• [REQUIRED ACTION]: Copy the lines below word for word, but leave out the pictures.

Chart analysis data
= = = = = = =
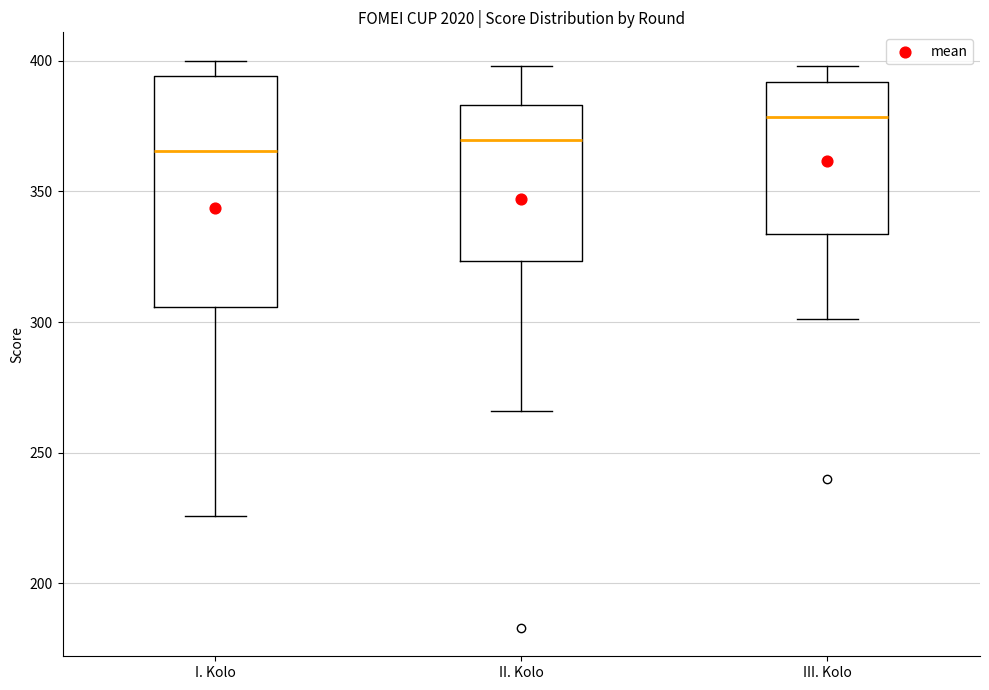

Reading left to right, transcribe this box plot: for each box, give where its median line is, the range the box spans, and where its two whiskers end, as read against the y-axis. The values are not printed on the chart, so give them approximately, as read against the axis.

I. Kolo: median 365, box 305 to 395, whiskers 225 to 400
II. Kolo: median 370, box 325 to 385, whiskers 265 to 400
III. Kolo: median 380, box 335 to 390, whiskers 300 to 400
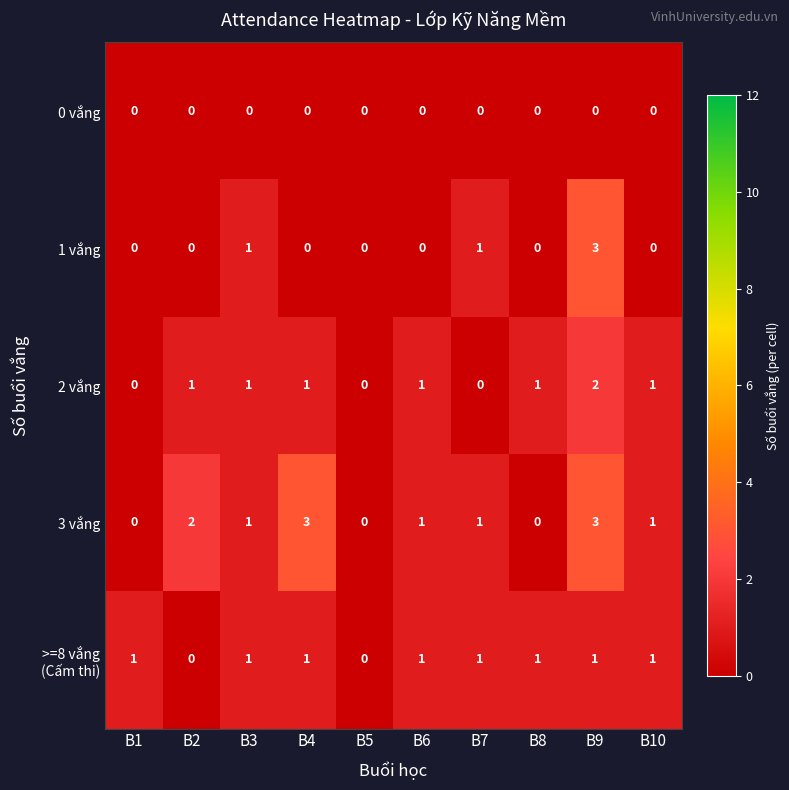

Which series changed the most between B3 and B7?

2 vắng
= = = = = = =
• [RESPONSE TO THE TASK]:
Reading left to right, transcribe this box plot: for each box, give where its median line is, the range the box spans, and where its two whiskers end, as read against the y-axis. The values are not printed on the chart, so give them approximately, as read against the axis.

I. Kolo: median 365, box 305 to 395, whiskers 225 to 400
II. Kolo: median 370, box 325 to 385, whiskers 265 to 400
III. Kolo: median 380, box 335 to 390, whiskers 300 to 400

Which series changed the most between B3 and B7?

2 vắng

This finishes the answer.